--- START ---

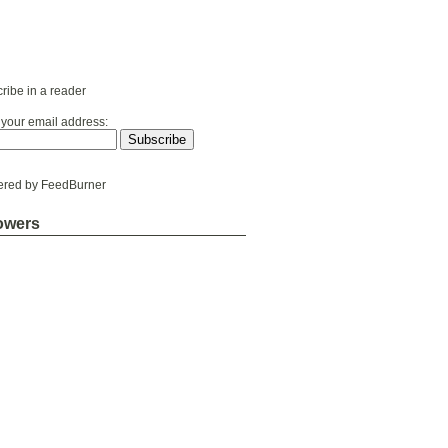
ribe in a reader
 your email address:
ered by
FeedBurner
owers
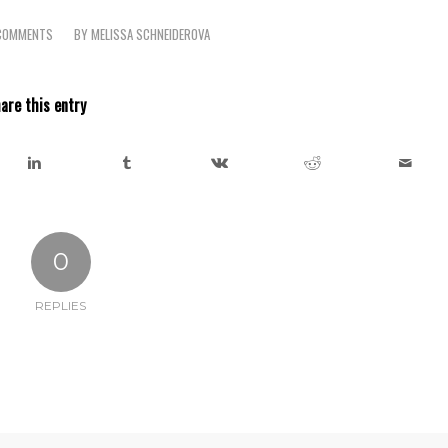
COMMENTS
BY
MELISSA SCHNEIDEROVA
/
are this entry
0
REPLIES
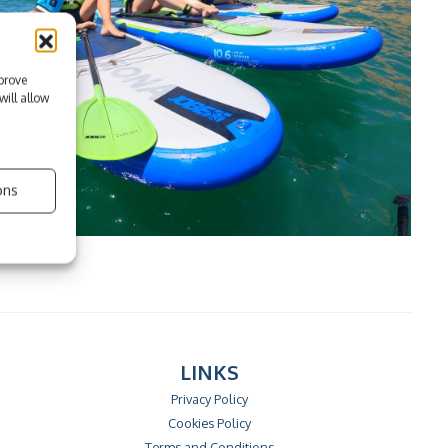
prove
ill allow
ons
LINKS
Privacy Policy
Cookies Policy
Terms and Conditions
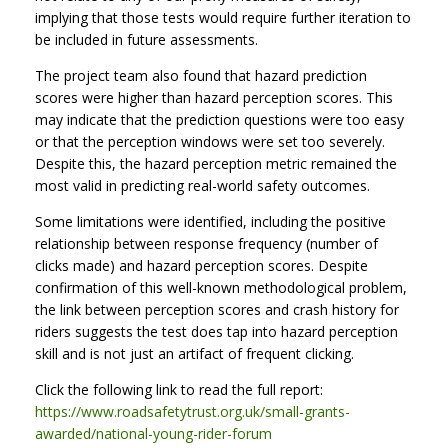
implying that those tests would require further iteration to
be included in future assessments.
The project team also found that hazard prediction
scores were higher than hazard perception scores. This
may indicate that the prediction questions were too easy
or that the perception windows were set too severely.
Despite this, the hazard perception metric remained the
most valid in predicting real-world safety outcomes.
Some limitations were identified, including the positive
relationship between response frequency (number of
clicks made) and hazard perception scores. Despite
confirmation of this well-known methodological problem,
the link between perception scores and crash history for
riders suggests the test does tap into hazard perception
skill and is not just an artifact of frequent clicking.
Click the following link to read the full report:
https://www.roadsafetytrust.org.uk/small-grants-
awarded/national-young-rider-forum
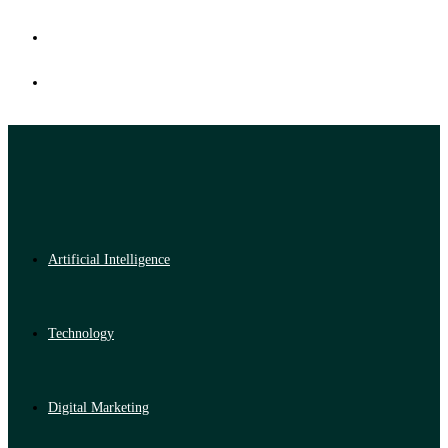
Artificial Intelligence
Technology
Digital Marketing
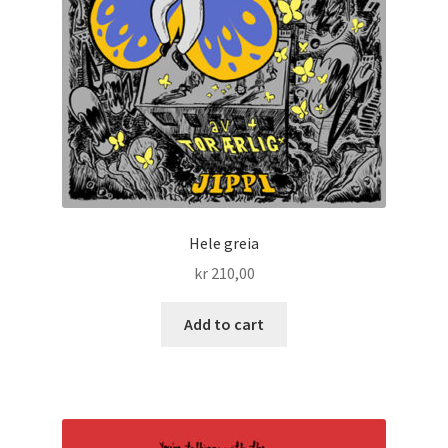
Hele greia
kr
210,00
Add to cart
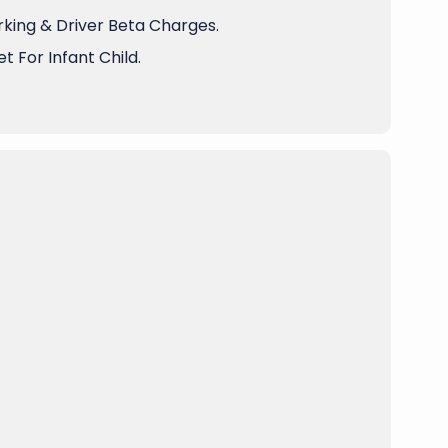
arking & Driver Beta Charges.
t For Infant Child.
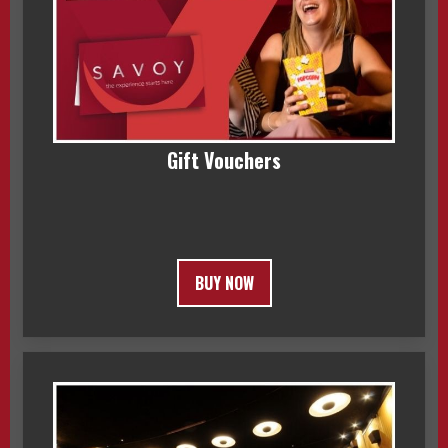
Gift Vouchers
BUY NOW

--- END ---
--- START ---

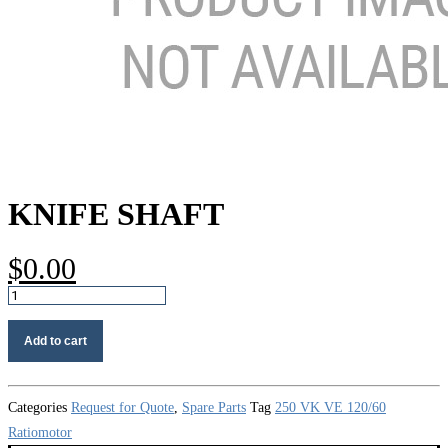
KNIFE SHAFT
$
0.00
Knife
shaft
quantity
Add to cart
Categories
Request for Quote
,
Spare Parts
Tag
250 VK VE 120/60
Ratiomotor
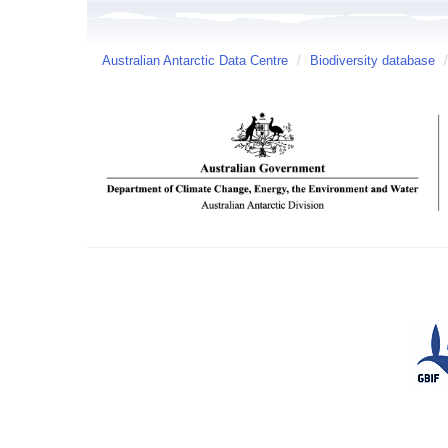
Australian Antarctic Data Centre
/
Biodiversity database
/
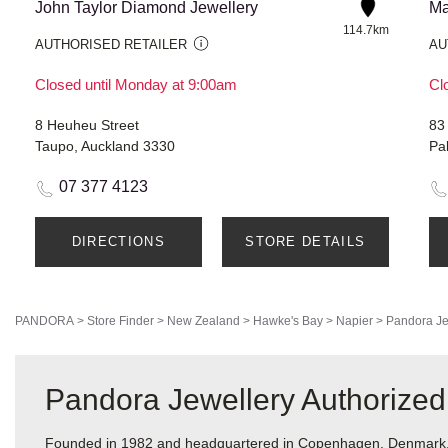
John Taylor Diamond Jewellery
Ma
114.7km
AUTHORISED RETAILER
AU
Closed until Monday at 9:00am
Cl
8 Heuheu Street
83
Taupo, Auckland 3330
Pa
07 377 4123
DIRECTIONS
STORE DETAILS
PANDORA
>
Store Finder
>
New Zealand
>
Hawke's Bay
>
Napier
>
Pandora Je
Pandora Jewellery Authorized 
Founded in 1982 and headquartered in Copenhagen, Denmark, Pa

--- END ---
--- START ---

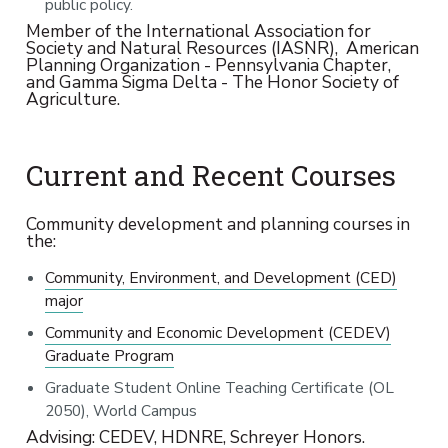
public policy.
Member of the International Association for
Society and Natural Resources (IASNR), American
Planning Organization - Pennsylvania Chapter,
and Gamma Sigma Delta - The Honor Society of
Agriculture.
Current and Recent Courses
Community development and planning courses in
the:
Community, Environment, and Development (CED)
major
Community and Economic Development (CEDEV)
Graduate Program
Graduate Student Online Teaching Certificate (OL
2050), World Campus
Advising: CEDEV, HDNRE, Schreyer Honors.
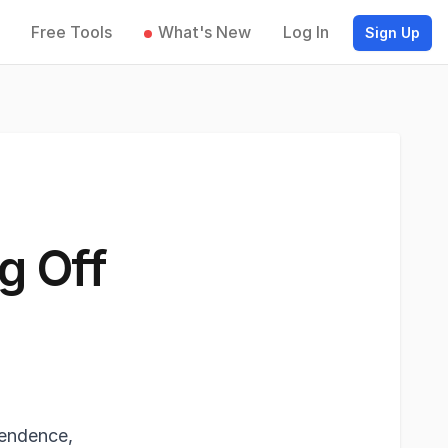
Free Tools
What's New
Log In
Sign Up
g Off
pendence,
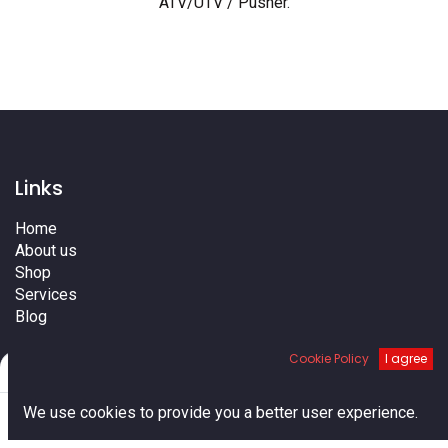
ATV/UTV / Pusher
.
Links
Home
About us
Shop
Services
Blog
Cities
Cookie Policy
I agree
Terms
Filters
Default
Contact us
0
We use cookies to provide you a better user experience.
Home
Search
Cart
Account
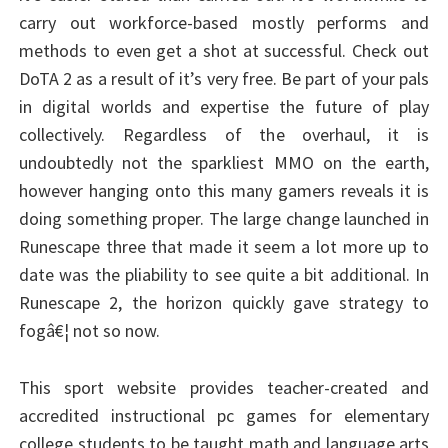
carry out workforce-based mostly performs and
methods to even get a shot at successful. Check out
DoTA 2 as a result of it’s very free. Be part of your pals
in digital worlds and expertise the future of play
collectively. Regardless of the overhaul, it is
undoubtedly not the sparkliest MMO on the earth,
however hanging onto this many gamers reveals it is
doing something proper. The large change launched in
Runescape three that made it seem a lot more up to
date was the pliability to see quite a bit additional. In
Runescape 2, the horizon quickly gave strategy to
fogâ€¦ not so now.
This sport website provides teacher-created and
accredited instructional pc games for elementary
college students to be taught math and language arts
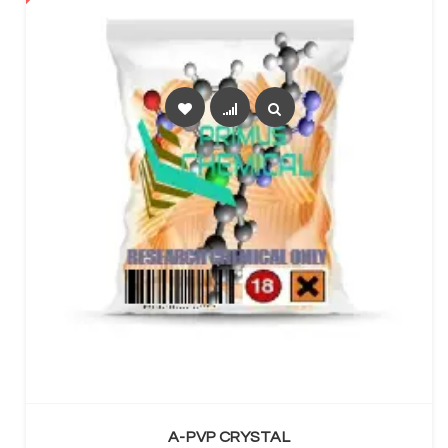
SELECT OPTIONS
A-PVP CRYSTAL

--- END ---

→ **ASSIGNMENT**
Reproduce the material above verbatim, beginning with the line that contains "ribe in a reader" and continuing through the line that contains "t For Infant Child.", with both of those lines included. Omit the pictures from your answer.

→ **RESULT OF THIS EXERCISE**
ribe in a reader
 your email address:
ered by
FeedBurner
owers
COMMENTS
BY
MELISSA SCHNEIDEROVA
/
are this entry
0
REPLIES
prove
ill allow
ons
LINKS
Privacy Policy
Cookies Policy
Terms and Conditions
implying that those tests would require further iteration to
be included in future assessments.
The project team also found that hazard prediction
scores were higher than hazard perception scores. This
may indicate that the prediction questions were too easy
or that the perception windows were set too severely.
Despite this, the hazard perception metric remained the
most valid in predicting real-world safety outcomes.
Some limitations were identified, including the positive
relationship between response frequency (number of
clicks made) and hazard perception scores. Despite
confirmation of this well-known methodological problem,
the link between perception scores and crash history for
riders suggests the test does tap into hazard perception
skill and is not just an artifact of frequent clicking.
Click the following link to read the full report:
https://www.roadsafetytrust.org.uk/small-grants-
awarded/national-young-rider-forum
Artificial Intelligence
Technology
Digital Marketing
Hele greia
kr
210,00
Add to cart
arking & Driver Beta Charges.
t For Infant Child.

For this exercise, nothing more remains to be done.